» Prompt
All records, minus the pictures: write them out exactly.

============

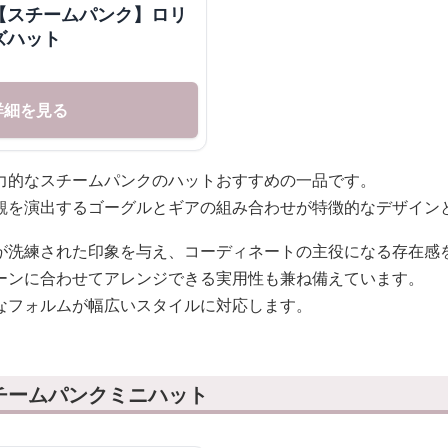
【スチームパンク】ロリ
ズハット
詳細を見る
力的なスチームパンクのハットおすすめの一品です。
観を演出するゴーグルとギアの組み合わせが特徴的なデザイン
が洗練された印象を与え、コーディネートの主役になる存在感
ーンに合わせてアレンジできる実用性も兼ね備えています。
なフォルムが幅広いスタイルに対応します。
チームパンクミニハット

============

» Finished task
【スチームパンク】ロリ
ズハット
詳細を見る
力的なスチームパンクのハットおすすめの一品です。
観を演出するゴーグルとギアの組み合わせが特徴的なデザイン
が洗練された印象を与え、コーディネートの主役になる存在感
ーンに合わせてアレンジできる実用性も兼ね備えています。
なフォルムが幅広いスタイルに対応します。
チームパンクミニハット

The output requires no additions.